■ What is expected
Exactly as they appear below, repeat the lines from the one with "thumb cmc: (17, 308)" through the one with "pinky dip: (249, 161)", and no others.

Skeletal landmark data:
□ □ □ □ □ □ □
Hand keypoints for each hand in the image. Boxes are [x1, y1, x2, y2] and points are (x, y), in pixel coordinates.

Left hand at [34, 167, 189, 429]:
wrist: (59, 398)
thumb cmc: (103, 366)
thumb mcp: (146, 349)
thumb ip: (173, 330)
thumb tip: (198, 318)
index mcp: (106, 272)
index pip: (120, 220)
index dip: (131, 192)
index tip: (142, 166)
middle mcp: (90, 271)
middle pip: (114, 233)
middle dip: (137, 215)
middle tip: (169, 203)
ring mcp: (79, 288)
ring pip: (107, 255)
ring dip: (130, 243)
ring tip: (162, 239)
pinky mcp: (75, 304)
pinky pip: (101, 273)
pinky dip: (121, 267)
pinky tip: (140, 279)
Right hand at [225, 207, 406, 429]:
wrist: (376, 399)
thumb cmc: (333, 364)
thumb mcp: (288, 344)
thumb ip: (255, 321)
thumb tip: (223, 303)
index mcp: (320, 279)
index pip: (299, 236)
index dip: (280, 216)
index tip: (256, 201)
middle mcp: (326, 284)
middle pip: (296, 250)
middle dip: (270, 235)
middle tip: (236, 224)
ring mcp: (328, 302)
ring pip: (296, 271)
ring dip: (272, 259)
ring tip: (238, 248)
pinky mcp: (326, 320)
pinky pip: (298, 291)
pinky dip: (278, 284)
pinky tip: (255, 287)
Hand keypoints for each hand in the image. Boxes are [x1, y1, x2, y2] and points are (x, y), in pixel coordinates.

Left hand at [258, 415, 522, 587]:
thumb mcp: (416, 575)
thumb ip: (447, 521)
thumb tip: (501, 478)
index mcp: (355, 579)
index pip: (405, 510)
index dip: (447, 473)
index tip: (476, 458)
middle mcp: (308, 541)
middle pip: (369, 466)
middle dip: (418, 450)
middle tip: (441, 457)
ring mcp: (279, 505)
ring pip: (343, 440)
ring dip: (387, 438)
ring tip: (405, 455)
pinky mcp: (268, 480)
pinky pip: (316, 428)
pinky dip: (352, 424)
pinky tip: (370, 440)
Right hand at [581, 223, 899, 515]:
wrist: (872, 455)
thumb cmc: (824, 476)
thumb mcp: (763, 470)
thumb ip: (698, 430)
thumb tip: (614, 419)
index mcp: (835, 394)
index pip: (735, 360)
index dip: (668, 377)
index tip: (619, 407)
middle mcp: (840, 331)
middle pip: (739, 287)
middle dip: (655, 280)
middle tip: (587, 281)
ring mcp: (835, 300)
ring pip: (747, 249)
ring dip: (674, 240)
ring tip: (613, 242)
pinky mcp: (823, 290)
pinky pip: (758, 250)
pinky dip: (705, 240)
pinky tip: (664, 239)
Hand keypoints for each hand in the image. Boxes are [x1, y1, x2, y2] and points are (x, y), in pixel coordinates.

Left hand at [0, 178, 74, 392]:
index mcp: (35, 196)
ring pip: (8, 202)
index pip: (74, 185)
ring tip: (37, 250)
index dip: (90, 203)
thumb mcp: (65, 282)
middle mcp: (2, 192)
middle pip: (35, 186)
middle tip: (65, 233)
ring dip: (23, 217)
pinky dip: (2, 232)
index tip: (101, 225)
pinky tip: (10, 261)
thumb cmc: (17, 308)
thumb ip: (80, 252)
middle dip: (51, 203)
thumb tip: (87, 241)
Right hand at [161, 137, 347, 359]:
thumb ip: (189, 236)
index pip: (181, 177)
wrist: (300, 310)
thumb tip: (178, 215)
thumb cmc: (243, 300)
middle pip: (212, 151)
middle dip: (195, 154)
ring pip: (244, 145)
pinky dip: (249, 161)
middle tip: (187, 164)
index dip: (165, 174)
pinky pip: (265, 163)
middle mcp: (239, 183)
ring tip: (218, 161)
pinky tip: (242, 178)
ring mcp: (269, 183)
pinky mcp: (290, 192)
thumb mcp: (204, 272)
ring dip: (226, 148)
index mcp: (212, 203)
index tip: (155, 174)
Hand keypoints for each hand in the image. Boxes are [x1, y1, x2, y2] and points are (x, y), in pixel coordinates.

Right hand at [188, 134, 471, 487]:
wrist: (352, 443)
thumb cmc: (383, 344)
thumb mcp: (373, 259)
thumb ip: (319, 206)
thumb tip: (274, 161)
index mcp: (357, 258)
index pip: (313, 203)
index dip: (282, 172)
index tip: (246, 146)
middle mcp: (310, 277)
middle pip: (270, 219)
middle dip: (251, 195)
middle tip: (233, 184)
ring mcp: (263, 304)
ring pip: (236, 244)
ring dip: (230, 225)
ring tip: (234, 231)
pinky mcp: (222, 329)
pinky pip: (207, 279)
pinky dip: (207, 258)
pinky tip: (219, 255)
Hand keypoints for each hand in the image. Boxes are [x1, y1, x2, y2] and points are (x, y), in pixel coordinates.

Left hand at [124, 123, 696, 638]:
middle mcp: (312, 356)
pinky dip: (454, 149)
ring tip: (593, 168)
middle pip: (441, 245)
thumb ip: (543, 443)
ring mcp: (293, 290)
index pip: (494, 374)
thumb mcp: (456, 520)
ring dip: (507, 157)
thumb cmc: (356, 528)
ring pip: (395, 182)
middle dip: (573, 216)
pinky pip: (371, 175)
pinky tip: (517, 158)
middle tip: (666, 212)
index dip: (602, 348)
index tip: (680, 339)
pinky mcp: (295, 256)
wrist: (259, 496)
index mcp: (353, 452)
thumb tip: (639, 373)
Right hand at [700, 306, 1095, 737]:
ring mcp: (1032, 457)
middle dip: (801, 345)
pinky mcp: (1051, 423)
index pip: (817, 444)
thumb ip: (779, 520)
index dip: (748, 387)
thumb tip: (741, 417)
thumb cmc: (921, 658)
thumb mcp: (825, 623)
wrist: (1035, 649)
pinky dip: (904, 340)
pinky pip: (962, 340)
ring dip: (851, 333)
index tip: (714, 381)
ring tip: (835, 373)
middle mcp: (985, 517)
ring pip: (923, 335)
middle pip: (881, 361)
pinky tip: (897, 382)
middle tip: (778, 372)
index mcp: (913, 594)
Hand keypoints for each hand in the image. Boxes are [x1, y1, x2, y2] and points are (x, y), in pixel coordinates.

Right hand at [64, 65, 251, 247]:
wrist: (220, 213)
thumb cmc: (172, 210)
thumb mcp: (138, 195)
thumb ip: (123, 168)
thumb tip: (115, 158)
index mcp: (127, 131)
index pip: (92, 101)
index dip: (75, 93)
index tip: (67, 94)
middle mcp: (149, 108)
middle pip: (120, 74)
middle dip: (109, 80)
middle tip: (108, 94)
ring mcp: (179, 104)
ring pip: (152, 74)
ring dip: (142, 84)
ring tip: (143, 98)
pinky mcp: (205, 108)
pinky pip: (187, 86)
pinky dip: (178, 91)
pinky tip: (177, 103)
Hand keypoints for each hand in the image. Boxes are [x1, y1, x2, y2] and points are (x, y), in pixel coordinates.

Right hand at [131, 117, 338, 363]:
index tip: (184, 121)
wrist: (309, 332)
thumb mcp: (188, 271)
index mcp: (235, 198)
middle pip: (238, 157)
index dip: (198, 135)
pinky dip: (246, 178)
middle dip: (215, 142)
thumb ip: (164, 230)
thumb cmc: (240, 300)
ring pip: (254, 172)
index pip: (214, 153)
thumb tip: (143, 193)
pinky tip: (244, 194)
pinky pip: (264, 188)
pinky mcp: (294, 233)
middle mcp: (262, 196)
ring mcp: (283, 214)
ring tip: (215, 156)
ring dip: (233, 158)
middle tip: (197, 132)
□ □ □ □ □ □ □
■ Answer to this exercise
thumb cmc: (17, 308)
thumb ip: (80, 252)
middle dip: (51, 203)
thumb tip: (87, 241)
Right hand at [161, 137, 347, 359]:
thumb ip: (189, 236)
index pip: (181, 177)
wrist: (300, 310)
thumb tip: (178, 215)
thumb cmc: (243, 300)
middle pip: (212, 151)
middle dip: (195, 154)
ring pip: (244, 145)
pinky dip: (249, 161)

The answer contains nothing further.